Exercise prompt: Return every line of the listing that includes the string "system".

Input data:
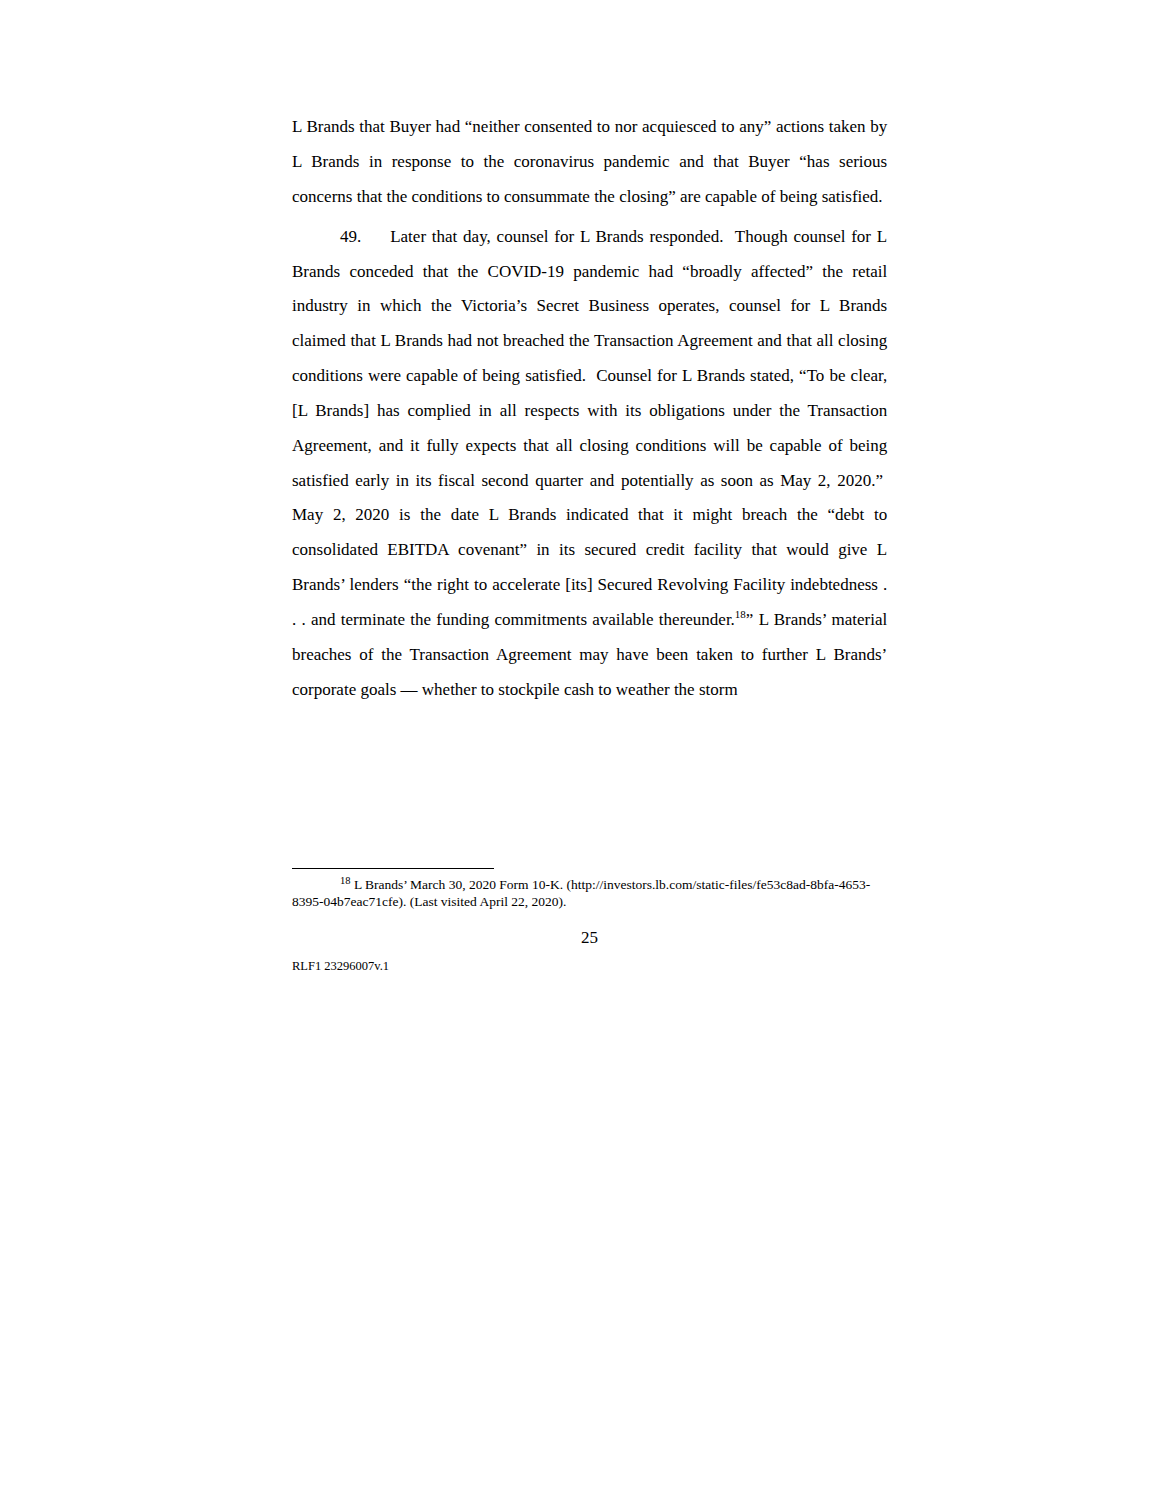L Brands that Buyer had “neither consented to nor acquiesced to any” actions taken by L Brands in response to the coronavirus pandemic and that Buyer “has serious concerns that the conditions to consummate the closing” are capable of being satisfied.
49. Later that day, counsel for L Brands responded. Though counsel for L Brands conceded that the COVID-19 pandemic had “broadly affected” the retail industry in which the Victoria’s Secret Business operates, counsel for L Brands claimed that L Brands had not breached the Transaction Agreement and that all closing conditions were capable of being satisfied. Counsel for L Brands stated, “To be clear, [L Brands] has complied in all respects with its obligations under the Transaction Agreement, and it fully expects that all closing conditions will be capable of being satisfied early in its fiscal second quarter and potentially as soon as May 2, 2020.” May 2, 2020 is the date L Brands indicated that it might breach the “debt to consolidated EBITDA covenant” in its secured credit facility that would give L Brands’ lenders “the right to accelerate [its] Secured Revolving Facility indebtedness . . . and terminate the funding commitments available thereunder.18” L Brands’ material breaches of the Transaction Agreement may have been taken to further L Brands’ corporate goals — whether to stockpile cash to weather the storm
18 L Brands’ March 30, 2020 Form 10-K. (http://investors.lb.com/static-files/fe53c8ad-8bfa-4653-8395-04b7eac71cfe). (Last visited April 22, 2020).
25
RLF1 23296007v.1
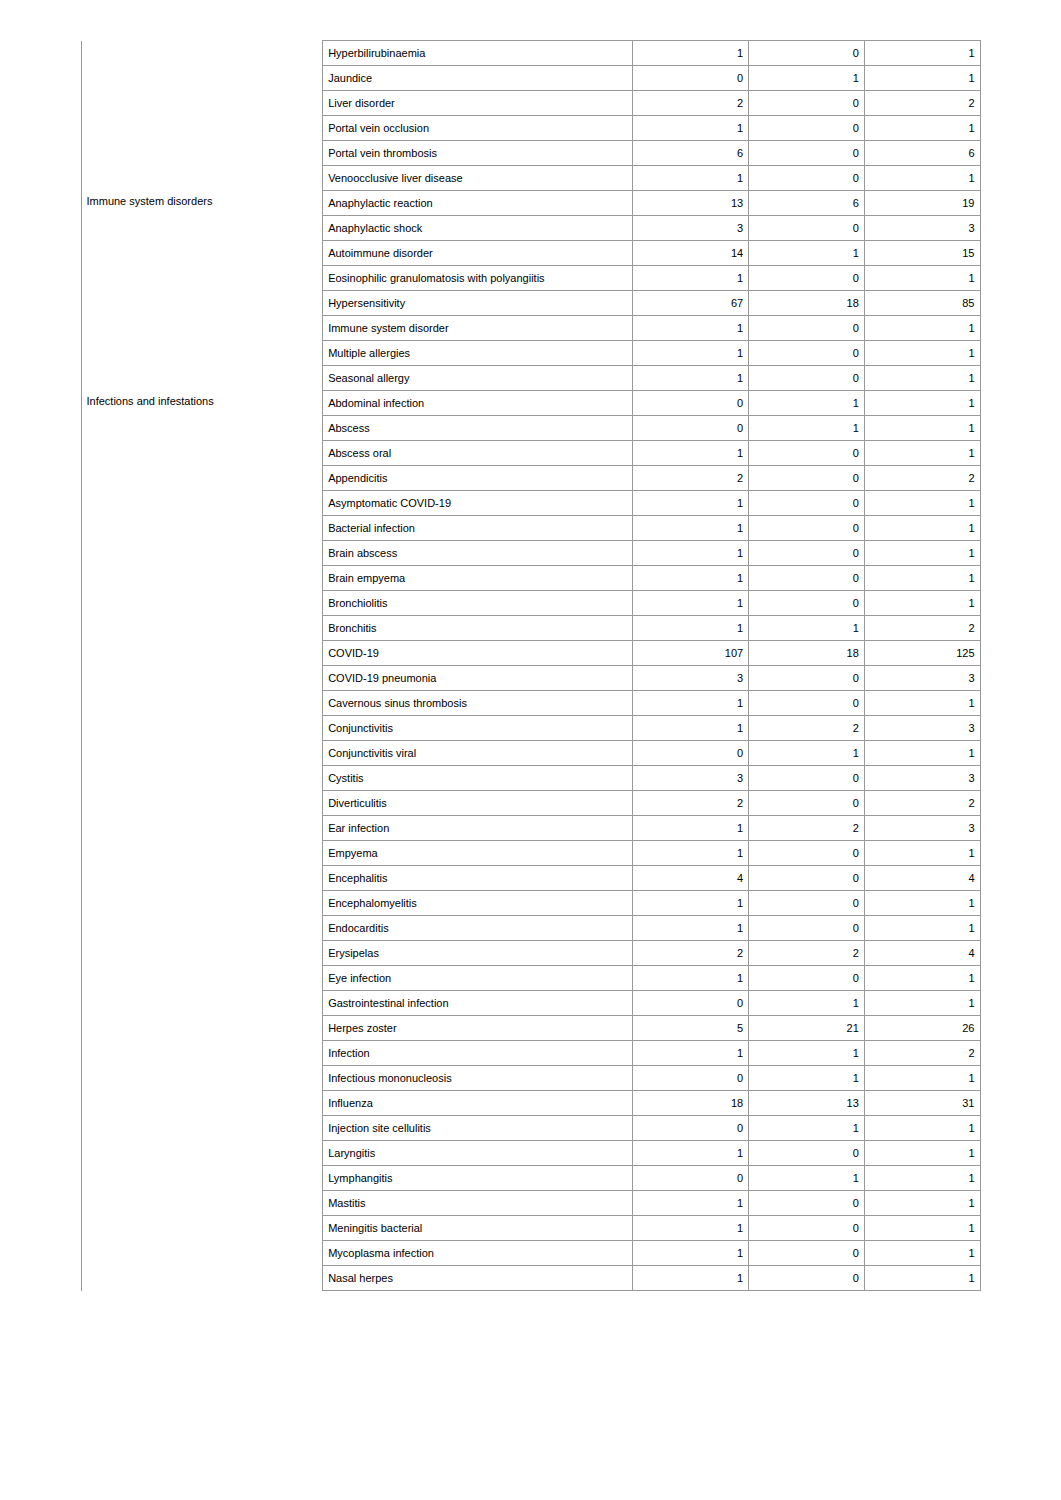| | Hyperbilirubinaemia | 1 | 0 | 1 |
| | Jaundice | 0 | 1 | 1 |
| | Liver disorder | 2 | 0 | 2 |
| | Portal vein occlusion | 1 | 0 | 1 |
| | Portal vein thrombosis | 6 | 0 | 6 |
| | Venoocclusive liver disease | 1 | 0 | 1 |
| Immune system disorders | Anaphylactic reaction | 13 | 6 | 19 |
| | Anaphylactic shock | 3 | 0 | 3 |
| | Autoimmune disorder | 14 | 1 | 15 |
| | Eosinophilic granulomatosis with polyangiitis | 1 | 0 | 1 |
| | Hypersensitivity | 67 | 18 | 85 |
| | Immune system disorder | 1 | 0 | 1 |
| | Multiple allergies | 1 | 0 | 1 |
| | Seasonal allergy | 1 | 0 | 1 |
| Infections and infestations | Abdominal infection | 0 | 1 | 1 |
| | Abscess | 0 | 1 | 1 |
| | Abscess oral | 1 | 0 | 1 |
| | Appendicitis | 2 | 0 | 2 |
| | Asymptomatic COVID-19 | 1 | 0 | 1 |
| | Bacterial infection | 1 | 0 | 1 |
| | Brain abscess | 1 | 0 | 1 |
| | Brain empyema | 1 | 0 | 1 |
| | Bronchiolitis | 1 | 0 | 1 |
| | Bronchitis | 1 | 1 | 2 |
| | COVID-19 | 107 | 18 | 125 |
| | COVID-19 pneumonia | 3 | 0 | 3 |
| | Cavernous sinus thrombosis | 1 | 0 | 1 |
| | Conjunctivitis | 1 | 2 | 3 |
| | Conjunctivitis viral | 0 | 1 | 1 |
| | Cystitis | 3 | 0 | 3 |
| | Diverticulitis | 2 | 0 | 2 |
| | Ear infection | 1 | 2 | 3 |
| | Empyema | 1 | 0 | 1 |
| | Encephalitis | 4 | 0 | 4 |
| | Encephalomyelitis | 1 | 0 | 1 |
| | Endocarditis | 1 | 0 | 1 |
| | Erysipelas | 2 | 2 | 4 |
| | Eye infection | 1 | 0 | 1 |
| | Gastrointestinal infection | 0 | 1 | 1 |
| | Herpes zoster | 5 | 21 | 26 |
| | Infection | 1 | 1 | 2 |
| | Infectious mononucleosis | 0 | 1 | 1 |
| | Influenza | 18 | 13 | 31 |
| | Injection site cellulitis | 0 | 1 | 1 |
| | Laryngitis | 1 | 0 | 1 |
| | Lymphangitis | 0 | 1 | 1 |
| | Mastitis | 1 | 0 | 1 |
| | Meningitis bacterial | 1 | 0 | 1 |
| | Mycoplasma infection | 1 | 0 | 1 |
| | Nasal herpes | 1 | 0 | 1 |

Task result:
| Immune system disorders | Anaphylactic reaction | 13 | 6 | 19 |
| | Immune system disorder | 1 | 0 | 1 |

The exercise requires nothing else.